Hoerr Post submitted by ASCD Scholars facilitator Tom Hoerr.

A recent article in Education Week said, "Studies are showing that many principals don't stay on the job long, and that those who leave don't take other jobs as school leaders." But that's not news. Each week I read about the impending shortage of school administrators. There aren't enough people choosing to pursue administration, and the attrition rate of those playing a leadership role is too high.

Not only is education subject to political and media pressure created by current measures, but schools are also constantly faced with new, ever-widening expectations and accountability. That may not be bad; after all, we need to know when our performance isn't up to par, and we should have the highest expectations for all our students. At the same time, the fact is that administrators have come under more scrutiny and are expected to do more, with less, and to do it faster and more cheaply. Is this realistic? The data on principal retention suggests that the job isn't worth the toll it takes.
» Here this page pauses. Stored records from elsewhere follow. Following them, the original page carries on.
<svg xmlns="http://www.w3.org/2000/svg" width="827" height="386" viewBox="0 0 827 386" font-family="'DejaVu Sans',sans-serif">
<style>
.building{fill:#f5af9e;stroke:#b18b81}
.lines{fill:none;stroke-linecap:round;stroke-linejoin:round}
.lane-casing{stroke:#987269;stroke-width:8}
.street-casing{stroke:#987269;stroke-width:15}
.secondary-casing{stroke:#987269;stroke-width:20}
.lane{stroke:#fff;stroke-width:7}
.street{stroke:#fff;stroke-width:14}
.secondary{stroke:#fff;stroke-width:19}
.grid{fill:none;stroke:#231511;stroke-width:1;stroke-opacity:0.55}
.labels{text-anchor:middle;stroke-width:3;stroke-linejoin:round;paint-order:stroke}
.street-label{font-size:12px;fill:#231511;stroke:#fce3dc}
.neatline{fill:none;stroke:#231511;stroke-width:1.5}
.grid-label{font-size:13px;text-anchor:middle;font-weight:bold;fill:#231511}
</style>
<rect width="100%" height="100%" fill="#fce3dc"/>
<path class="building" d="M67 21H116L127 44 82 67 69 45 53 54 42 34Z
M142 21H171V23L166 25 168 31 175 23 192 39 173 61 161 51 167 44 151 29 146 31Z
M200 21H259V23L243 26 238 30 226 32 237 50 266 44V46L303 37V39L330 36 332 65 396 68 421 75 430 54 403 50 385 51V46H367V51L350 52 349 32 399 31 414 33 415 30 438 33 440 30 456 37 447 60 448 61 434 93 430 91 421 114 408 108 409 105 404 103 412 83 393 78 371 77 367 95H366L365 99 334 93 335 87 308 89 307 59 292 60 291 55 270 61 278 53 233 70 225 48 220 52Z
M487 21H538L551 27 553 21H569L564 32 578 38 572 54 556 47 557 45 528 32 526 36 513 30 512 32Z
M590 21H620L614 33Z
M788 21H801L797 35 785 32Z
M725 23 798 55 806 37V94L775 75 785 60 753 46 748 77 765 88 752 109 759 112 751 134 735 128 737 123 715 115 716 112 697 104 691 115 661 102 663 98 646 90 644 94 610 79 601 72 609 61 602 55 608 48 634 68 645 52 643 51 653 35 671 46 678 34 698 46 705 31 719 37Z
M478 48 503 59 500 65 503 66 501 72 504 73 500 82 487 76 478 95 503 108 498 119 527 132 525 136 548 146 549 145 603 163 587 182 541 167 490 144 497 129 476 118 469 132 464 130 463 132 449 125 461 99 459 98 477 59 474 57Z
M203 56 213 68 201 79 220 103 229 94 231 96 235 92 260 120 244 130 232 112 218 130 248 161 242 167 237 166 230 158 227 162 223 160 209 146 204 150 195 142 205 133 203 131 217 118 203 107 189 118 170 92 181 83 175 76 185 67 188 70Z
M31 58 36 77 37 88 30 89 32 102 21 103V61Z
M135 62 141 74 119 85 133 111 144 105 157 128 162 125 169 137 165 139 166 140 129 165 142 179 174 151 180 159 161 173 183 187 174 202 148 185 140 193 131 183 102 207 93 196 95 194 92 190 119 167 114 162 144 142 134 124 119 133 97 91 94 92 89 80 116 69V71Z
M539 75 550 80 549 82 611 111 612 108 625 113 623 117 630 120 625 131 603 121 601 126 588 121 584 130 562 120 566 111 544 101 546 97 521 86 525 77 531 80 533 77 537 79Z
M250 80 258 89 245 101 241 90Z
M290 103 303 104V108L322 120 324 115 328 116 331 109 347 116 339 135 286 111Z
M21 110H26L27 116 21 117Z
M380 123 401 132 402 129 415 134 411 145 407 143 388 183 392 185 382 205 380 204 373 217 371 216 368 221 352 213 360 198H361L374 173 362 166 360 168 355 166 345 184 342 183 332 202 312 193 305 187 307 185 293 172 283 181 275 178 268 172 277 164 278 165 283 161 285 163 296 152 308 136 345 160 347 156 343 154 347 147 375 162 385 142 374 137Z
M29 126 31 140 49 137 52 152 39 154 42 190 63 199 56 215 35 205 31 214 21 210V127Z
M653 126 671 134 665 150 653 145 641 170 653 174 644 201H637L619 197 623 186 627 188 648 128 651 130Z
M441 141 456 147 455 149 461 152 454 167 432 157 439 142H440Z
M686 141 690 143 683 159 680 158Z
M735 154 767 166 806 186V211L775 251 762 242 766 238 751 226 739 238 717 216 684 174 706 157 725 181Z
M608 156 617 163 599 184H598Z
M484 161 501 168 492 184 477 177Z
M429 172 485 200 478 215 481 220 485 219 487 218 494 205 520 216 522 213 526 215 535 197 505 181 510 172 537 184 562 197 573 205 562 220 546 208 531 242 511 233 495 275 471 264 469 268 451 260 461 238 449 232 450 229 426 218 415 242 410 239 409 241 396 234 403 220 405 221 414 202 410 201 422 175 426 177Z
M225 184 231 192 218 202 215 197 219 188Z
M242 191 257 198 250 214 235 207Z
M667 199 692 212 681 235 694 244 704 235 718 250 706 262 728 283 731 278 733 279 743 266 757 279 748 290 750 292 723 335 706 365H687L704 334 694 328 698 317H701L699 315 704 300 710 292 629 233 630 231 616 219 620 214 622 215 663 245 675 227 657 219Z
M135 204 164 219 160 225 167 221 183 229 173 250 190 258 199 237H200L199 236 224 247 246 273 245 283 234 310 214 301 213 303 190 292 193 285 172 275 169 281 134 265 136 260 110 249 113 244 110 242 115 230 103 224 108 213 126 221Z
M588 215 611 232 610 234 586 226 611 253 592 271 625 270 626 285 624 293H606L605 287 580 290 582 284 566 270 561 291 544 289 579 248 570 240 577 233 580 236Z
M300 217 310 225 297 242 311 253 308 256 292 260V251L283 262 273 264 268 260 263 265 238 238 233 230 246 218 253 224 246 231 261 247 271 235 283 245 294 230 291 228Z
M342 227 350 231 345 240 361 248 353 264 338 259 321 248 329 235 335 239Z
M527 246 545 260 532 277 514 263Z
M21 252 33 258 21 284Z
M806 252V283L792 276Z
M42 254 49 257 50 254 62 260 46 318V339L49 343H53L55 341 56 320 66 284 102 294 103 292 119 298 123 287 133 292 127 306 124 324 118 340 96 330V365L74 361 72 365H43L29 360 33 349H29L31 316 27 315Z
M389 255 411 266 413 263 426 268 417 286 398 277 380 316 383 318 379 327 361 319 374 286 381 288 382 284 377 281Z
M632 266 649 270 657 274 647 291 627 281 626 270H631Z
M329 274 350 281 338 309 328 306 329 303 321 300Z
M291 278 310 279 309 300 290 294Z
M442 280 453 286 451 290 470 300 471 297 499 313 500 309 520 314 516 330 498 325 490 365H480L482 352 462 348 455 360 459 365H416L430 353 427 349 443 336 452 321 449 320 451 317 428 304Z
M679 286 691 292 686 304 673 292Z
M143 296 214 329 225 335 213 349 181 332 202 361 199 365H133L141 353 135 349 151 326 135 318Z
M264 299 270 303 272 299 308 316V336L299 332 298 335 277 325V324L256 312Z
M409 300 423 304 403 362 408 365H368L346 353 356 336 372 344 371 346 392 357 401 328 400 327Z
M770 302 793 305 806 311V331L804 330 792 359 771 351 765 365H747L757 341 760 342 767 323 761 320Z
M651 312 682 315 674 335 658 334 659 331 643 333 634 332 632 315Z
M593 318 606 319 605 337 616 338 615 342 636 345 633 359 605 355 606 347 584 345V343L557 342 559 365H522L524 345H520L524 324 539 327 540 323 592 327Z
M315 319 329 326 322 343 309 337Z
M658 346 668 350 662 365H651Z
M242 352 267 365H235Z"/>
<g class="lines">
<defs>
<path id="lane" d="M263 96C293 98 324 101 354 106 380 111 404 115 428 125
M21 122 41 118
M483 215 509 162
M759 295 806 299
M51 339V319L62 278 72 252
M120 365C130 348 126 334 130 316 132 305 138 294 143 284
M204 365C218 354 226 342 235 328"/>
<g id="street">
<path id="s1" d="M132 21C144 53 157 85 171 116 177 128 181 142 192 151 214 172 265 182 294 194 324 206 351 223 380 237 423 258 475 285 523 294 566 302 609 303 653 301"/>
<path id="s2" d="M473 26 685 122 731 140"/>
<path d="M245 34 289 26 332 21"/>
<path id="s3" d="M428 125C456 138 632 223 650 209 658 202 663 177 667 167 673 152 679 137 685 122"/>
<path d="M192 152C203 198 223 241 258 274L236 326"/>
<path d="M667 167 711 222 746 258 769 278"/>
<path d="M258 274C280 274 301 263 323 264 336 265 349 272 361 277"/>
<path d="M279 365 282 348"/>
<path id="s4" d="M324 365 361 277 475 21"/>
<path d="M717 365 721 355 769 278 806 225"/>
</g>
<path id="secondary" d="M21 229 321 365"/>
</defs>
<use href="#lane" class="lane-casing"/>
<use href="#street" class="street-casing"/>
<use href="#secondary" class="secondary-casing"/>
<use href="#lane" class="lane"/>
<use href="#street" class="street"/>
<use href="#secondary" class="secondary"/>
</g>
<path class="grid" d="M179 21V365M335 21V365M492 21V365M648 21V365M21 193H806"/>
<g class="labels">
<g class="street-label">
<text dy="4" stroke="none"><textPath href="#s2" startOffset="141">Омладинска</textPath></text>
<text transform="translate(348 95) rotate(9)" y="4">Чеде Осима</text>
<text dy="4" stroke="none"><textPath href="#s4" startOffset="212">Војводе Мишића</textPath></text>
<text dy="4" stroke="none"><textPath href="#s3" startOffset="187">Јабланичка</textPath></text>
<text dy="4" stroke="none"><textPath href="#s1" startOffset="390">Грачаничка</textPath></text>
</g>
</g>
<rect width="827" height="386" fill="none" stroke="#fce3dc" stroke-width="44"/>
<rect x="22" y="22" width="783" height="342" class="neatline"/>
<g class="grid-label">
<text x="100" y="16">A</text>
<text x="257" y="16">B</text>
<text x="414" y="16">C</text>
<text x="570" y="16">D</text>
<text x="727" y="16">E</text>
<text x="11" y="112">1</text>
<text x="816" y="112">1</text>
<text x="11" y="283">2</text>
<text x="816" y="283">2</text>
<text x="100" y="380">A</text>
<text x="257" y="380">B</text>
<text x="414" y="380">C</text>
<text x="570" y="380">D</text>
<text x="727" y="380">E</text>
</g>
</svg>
This is not just a problem with building-level administration. Susan Moore Johnson and Morgaen Donaldson, in research completed for Harvard's Project on the Next Generation of Teachers, show that   teacher leadership is stymied by a culture that reinforces the status quo and makes leadership emotionally draining and dangerous ("Overcoming the Obstacles to Leadership"). How much of this is due to demands for increased accountability, the instant omnipresence caused by technology, or the simple fact that we have circled our wagons in defense and are now shooting at one another?

As expectations and accountability have increased, ratcheting up the need for skillful leadership at all levels, we should ask ourselves: What is realistic? What made you pick up the mantle of leadership? What makes the price of leadership worth it, or is that naïve? Should we not bother to seek a balanced equation in our profession and life? How can we go beyond the model of an individual self-sacrificing leader to create the mass of new-and-great leaders needed in the 21st century?